## Problem to solve:
Return every line below word for word, changing nothing.

Data records
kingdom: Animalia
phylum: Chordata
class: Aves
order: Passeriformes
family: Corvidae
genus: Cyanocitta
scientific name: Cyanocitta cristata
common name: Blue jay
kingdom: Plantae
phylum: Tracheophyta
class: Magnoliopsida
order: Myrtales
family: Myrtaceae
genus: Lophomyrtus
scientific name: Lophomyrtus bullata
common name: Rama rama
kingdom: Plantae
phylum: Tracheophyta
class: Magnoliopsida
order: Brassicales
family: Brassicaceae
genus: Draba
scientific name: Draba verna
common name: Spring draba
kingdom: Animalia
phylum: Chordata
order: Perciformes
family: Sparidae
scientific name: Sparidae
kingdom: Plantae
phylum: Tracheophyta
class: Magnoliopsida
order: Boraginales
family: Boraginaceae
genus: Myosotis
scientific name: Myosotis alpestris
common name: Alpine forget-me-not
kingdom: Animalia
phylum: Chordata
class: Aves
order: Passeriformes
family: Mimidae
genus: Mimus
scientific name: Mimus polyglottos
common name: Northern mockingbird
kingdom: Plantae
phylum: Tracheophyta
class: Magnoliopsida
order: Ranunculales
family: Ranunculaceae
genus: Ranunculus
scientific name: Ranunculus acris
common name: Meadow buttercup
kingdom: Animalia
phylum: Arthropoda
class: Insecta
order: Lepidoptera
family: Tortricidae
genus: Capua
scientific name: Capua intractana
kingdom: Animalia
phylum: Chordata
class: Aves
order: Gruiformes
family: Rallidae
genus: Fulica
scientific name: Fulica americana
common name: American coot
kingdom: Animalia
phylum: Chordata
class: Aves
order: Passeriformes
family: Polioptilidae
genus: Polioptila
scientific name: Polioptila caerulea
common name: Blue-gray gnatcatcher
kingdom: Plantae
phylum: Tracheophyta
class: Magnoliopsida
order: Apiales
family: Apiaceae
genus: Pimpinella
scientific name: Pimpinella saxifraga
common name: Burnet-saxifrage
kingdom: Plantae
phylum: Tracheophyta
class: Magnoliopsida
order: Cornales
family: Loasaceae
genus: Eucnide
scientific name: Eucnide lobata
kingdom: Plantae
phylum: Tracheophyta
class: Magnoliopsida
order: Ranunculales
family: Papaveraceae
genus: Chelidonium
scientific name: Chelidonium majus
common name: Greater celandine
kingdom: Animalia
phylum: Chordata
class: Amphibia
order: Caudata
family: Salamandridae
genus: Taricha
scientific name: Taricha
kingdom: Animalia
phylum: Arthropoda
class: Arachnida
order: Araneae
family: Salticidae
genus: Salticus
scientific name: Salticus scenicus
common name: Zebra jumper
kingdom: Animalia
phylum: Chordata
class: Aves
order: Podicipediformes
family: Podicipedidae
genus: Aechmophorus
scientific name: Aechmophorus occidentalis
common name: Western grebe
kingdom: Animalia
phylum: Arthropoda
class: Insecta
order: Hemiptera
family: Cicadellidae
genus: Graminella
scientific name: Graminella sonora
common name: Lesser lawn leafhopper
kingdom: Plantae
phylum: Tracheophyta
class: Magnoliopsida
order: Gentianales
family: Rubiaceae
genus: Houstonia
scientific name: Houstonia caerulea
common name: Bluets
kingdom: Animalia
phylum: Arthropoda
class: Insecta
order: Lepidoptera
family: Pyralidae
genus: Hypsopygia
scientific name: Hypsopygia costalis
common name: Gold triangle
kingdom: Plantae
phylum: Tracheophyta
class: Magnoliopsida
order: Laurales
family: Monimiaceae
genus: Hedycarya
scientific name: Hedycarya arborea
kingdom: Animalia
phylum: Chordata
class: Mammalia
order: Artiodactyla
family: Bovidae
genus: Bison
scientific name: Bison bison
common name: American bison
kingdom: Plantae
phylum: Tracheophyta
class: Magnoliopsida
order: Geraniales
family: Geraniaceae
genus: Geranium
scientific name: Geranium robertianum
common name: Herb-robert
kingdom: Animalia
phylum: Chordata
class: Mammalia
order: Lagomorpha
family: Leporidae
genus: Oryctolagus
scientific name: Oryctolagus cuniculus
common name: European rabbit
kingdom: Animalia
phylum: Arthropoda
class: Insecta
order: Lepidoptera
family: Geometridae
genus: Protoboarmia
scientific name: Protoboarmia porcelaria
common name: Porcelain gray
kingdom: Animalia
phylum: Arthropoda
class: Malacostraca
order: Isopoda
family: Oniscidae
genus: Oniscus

## Completed task:
kingdom: Animalia
phylum: Chordata
class: Aves
order: Passeriformes
family: Corvidae
genus: Cyanocitta
scientific name: Cyanocitta cristata
common name: Blue jay
kingdom: Plantae
phylum: Tracheophyta
class: Magnoliopsida
order: Myrtales
family: Myrtaceae
genus: Lophomyrtus
scientific name: Lophomyrtus bullata
common name: Rama rama
kingdom: Plantae
phylum: Tracheophyta
class: Magnoliopsida
order: Brassicales
family: Brassicaceae
genus: Draba
scientific name: Draba verna
common name: Spring draba
kingdom: Animalia
phylum: Chordata
order: Perciformes
family: Sparidae
scientific name: Sparidae
kingdom: Plantae
phylum: Tracheophyta
class: Magnoliopsida
order: Boraginales
family: Boraginaceae
genus: Myosotis
scientific name: Myosotis alpestris
common name: Alpine forget-me-not
kingdom: Animalia
phylum: Chordata
class: Aves
order: Passeriformes
family: Mimidae
genus: Mimus
scientific name: Mimus polyglottos
common name: Northern mockingbird
kingdom: Plantae
phylum: Tracheophyta
class: Magnoliopsida
order: Ranunculales
family: Ranunculaceae
genus: Ranunculus
scientific name: Ranunculus acris
common name: Meadow buttercup
kingdom: Animalia
phylum: Arthropoda
class: Insecta
order: Lepidoptera
family: Tortricidae
genus: Capua
scientific name: Capua intractana
kingdom: Animalia
phylum: Chordata
class: Aves
order: Gruiformes
family: Rallidae
genus: Fulica
scientific name: Fulica americana
common name: American coot
kingdom: Animalia
phylum: Chordata
class: Aves
order: Passeriformes
family: Polioptilidae
genus: Polioptila
scientific name: Polioptila caerulea
common name: Blue-gray gnatcatcher
kingdom: Plantae
phylum: Tracheophyta
class: Magnoliopsida
order: Apiales
family: Apiaceae
genus: Pimpinella
scientific name: Pimpinella saxifraga
common name: Burnet-saxifrage
kingdom: Plantae
phylum: Tracheophyta
class: Magnoliopsida
order: Cornales
family: Loasaceae
genus: Eucnide
scientific name: Eucnide lobata
kingdom: Plantae
phylum: Tracheophyta
class: Magnoliopsida
order: Ranunculales
family: Papaveraceae
genus: Chelidonium
scientific name: Chelidonium majus
common name: Greater celandine
kingdom: Animalia
phylum: Chordata
class: Amphibia
order: Caudata
family: Salamandridae
genus: Taricha
scientific name: Taricha
kingdom: Animalia
phylum: Arthropoda
class: Arachnida
order: Araneae
family: Salticidae
genus: Salticus
scientific name: Salticus scenicus
common name: Zebra jumper
kingdom: Animalia
phylum: Chordata
class: Aves
order: Podicipediformes
family: Podicipedidae
genus: Aechmophorus
scientific name: Aechmophorus occidentalis
common name: Western grebe
kingdom: Animalia
phylum: Arthropoda
class: Insecta
order: Hemiptera
family: Cicadellidae
genus: Graminella
scientific name: Graminella sonora
common name: Lesser lawn leafhopper
kingdom: Plantae
phylum: Tracheophyta
class: Magnoliopsida
order: Gentianales
family: Rubiaceae
genus: Houstonia
scientific name: Houstonia caerulea
common name: Bluets
kingdom: Animalia
phylum: Arthropoda
class: Insecta
order: Lepidoptera
family: Pyralidae
genus: Hypsopygia
scientific name: Hypsopygia costalis
common name: Gold triangle
kingdom: Plantae
phylum: Tracheophyta
class: Magnoliopsida
order: Laurales
family: Monimiaceae
genus: Hedycarya
scientific name: Hedycarya arborea
kingdom: Animalia
phylum: Chordata
class: Mammalia
order: Artiodactyla
family: Bovidae
genus: Bison
scientific name: Bison bison
common name: American bison
kingdom: Plantae
phylum: Tracheophyta
class: Magnoliopsida
order: Geraniales
family: Geraniaceae
genus: Geranium
scientific name: Geranium robertianum
common name: Herb-robert
kingdom: Animalia
phylum: Chordata
class: Mammalia
order: Lagomorpha
family: Leporidae
genus: Oryctolagus
scientific name: Oryctolagus cuniculus
common name: European rabbit
kingdom: Animalia
phylum: Arthropoda
class: Insecta
order: Lepidoptera
family: Geometridae
genus: Protoboarmia
scientific name: Protoboarmia porcelaria
common name: Porcelain gray
kingdom: Animalia
phylum: Arthropoda
class: Malacostraca
order: Isopoda
family: Oniscidae
genus: Oniscus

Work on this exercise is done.